Porém, temos como adequada a solução que se deixou adiantada.

Na verdade, em matérias como a ora em causa, adequado não se mostra de adoptar perspectivas – digamos que algo – “redutoras” das circunstâncias (e outras realidades) que sustentam e esclarecem o pedido apresentado.

Com efeito, (in casu), não se deve olvidar – sendo antes de ponderar e atentar – que a marca agora em questão pertence a uma “família de marcas” já registadas em Macau, compostas pelo referido elemento “APP”, e à mesma recorrente concedidas para idênticos produtos da classe 9ª, (a saber “” N/135746, e “” N/81342; cfr., doc. 9 e 10, juntos com a petição de recurso judicial), e que a mesma marca registanda em questão, (com as mesmíssimas expressões), encontra-se já registada em várias jurisdições que, tal como a R.A.E.M., são partes de idênticas Convenções Internacionais sobre a matéria – como, v.g., o Brasil, a R.P. da China, países da União Europeia, India, Japão, etc…; cfr., fls. 151 a 154 – afigurando-se-nos, desta forma, válido e razoável considerar, (sem prejuízo da relevância nesta matéria do “princípio da territorialidade”; cfr., art. 4° do R.J.P.I.), que se a dita marca é tida como (suficientemente) “distintiva” noutras jurisdições com regimes legais (e costumes) semelhantes aos de Macau, razão (séria) não parece haver para a decidida recusa, (colocando-se a R.A.E.M. de “costas voltadas” ou, “à margem” da comunidade internacional).

Dest’arte, adequado se mostra de decidir como segue.

Decisão

4. Nos termos e fundamentos expostos, em conferência, acordam revogar a decisão recorrida, concedendo-se provimento ao recurso.

Sem custas.

Registe e notifique.

Oportunamente, e nada vindo aos autos, remetam-se os mesmos ao T.J.B. com as baixas e averbamentos necessários.
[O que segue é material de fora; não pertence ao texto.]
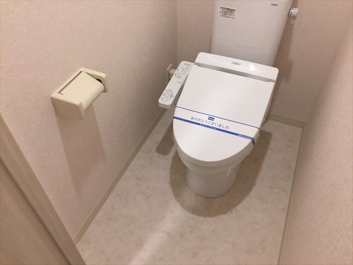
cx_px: 176
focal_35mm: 29
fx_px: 296
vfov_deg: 48.2
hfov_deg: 61.7
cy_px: 132
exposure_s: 1/33
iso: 64
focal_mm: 4.15
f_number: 2.2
Macau, aos 19 de Abril de 2023


Juízes: José Maria Dias Azedo (Relator)
Sam Hou Fai
Song Man Lei

1 FERRER CORREIA, Lições de Direito Comercial, Universidade de Coimbra, Volume I, 1973, p. 323.
2 FERRER CORREIA, Lições …, p. 328 e 329.
3 FERRER CORREIA, Lições …, p. 328 e 329.
4 CARLOS OLAVO, Propriedade Industrial, Volume I, Sinais Distintivos do Comércio, Concorrência Desleal, Coimbra, Almedina, 2.ª edição, 2005, p.101 e 102.
5 CARLOS OLAVO, Propriedade …, p 102. No mesmo sentido, JORGE MANUEL COUTINHO DE ABREU, Curso de Direito Comercial, Coimbra, Almedina, 4.ª edição, 2003, Volume I, p. 375.